With a certain frequency, commentators see fit to worry as to the extinction of the US middle class. One among these, it seems, is one Edward Luce, who composed a piece on “The crisis of middle-class America” for the Financial Times. The piece profiles two families making about $70k/yr each, and worries as to the future of them and families like them. Both are, by coincidence, families of loyal Democrats, and the piece sports the requisite concerns about the potential dangers of tea party barbarians howling at the gates of the US order.

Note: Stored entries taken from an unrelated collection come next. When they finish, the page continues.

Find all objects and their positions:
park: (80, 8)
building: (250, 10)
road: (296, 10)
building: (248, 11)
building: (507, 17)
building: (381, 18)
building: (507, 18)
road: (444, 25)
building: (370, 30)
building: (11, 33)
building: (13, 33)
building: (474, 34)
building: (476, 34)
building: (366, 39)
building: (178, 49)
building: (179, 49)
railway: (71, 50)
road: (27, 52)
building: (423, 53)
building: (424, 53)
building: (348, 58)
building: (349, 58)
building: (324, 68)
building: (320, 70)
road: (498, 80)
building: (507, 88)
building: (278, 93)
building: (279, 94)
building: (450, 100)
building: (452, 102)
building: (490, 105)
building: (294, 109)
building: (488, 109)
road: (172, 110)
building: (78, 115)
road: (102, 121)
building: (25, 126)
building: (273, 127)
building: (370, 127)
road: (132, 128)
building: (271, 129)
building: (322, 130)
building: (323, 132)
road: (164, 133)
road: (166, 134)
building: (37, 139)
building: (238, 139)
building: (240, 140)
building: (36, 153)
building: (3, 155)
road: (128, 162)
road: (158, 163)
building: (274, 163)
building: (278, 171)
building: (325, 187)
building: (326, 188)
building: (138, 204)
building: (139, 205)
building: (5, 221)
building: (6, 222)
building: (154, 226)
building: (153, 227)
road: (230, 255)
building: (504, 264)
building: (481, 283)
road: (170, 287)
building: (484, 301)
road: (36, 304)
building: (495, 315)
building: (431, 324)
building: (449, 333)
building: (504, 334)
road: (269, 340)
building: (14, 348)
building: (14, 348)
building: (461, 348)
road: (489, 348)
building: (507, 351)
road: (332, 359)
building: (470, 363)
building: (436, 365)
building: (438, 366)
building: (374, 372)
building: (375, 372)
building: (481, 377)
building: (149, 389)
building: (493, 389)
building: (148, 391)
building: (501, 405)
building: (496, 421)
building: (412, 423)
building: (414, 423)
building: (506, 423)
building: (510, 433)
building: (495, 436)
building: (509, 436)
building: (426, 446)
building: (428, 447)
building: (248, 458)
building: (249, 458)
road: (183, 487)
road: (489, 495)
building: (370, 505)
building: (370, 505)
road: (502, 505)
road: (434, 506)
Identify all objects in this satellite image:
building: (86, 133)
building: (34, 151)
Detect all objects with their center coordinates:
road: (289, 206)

I feel myself in an odd position in regards to such stories. The particular definition of “middle class” picked for the story is a family income threshold which five years ago was frustratingly above our families income, and which now is embarrassingly below it. In this regard, I recognize myself to be uncharacteristically fortunate. However, having recently made a good deal less than this (and coming from a family which never exceeded such a total, even adjusting for inflation) I feel that I have some familiarity with the sort of middle class world being discussed — while I can’t escape the feeling that this seems a very squalid and foreign world to the Financial Times writer.

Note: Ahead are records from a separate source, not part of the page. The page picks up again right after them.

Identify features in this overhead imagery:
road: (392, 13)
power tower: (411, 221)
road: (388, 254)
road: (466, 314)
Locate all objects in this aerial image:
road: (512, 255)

Added to this sense of class conflict is that Luce seeks to build up his story with juxtapositions of facts which sound like they mean more than they do. For instance, he says:
People in Europe and Canada are subjected to the same forces of globalisation and technology. But they belong to unions in larger numbers and their healthcare is publicly funded. More than half of household bankruptcies in the US are caused by a serious illness or accident.
Now, all of these individual facts are true, but they are assembled in a way which suggests things which are not. For instance, you might get the impression from this that it is the cost of medical care which causes most bankruptcies in the US. However, it isn’t. Most people who declare bankruptcy have at least some medical bills, but it is often not the size of the bills but the fact that their income has been disrupted by missed work due to an illness or accident which leads to the series of problems that ends in bankruptcy. This is why illness remains a major cause of bankruptcy in Canada just as in the US, despite the fact that health care is state funded in Canada.
And while it’s true that US workers have much lower union membership levels than in many European countries, it’s not as if the workers in heavily unionized countries in Europe (Greece? Spain?) are not experiencing any uncertainty. Indeed, if anything, the global recession and financial crises has been hitting harder in many of the countries with the most comprehensive union systems and welfare states, and this has been causing greater anxiety because people have planned their entire lives around fixed work and pension benefits remaining in place indefinitely.
Another standard concern is inequality. Certainly, inequality is something which rubs us Americans the wrong way, and as is often observed: inequality is currently at its greatest levels since the “gilded age” of the 1920s. From the sound of the complain, one might imagine that the 20’s were some world nadir of inequality, but in fact, although it’s true that in the 20’s the rich had been getting richer for the last several decades, while an agricultural depression had been afflicting the half of the country which still lived in rural areas for nearly a decade by the time the stock market crashed, the early 20th century was in many ways much less unequal than the centuries which had come before, and certain gave more opportunity for people to move between economic classes.
I was struck recently by the degree of economic and social inequality which used to be utterly unremarked upon when reading Bill Bryson’s At Home: A Short History of Private Life. (To my great annoyance, the Columbus classical station plays NPR news during the commuting hours, which is precisely when I could use a little musical serenity, but the happy result of this was that I heard an interview/book review of Bryson’s latest.) The book centers (perhaps a strong term for its wandering course) around a country vicarage built in 1851 in England which Bryson lived in while writing the book, and while edging gradually into a history of house design and home life, it pauses to examine the history of income trends which allowed the vicar of a rural parish with 250 parishioners too build such a beautiful and lasting structure. The vicar who build the house in 1851 had an income as vicar of 500£, an amount which was 25x the average English household income at the time and which translated into modern terms is $400,000k/yr.
This was real social and economic inequality, of the sort which has predominated through much of history. By comparison, I’m not sure that the degree of variance between the 1920s, the 1950s and today represents a great deal of change, other than the ability of the global market place to make a truly tiny number of people exceedingly rich, and of the global media to then publish the foibles of those rich people widely enough to fuel to our collective envy and astonishment.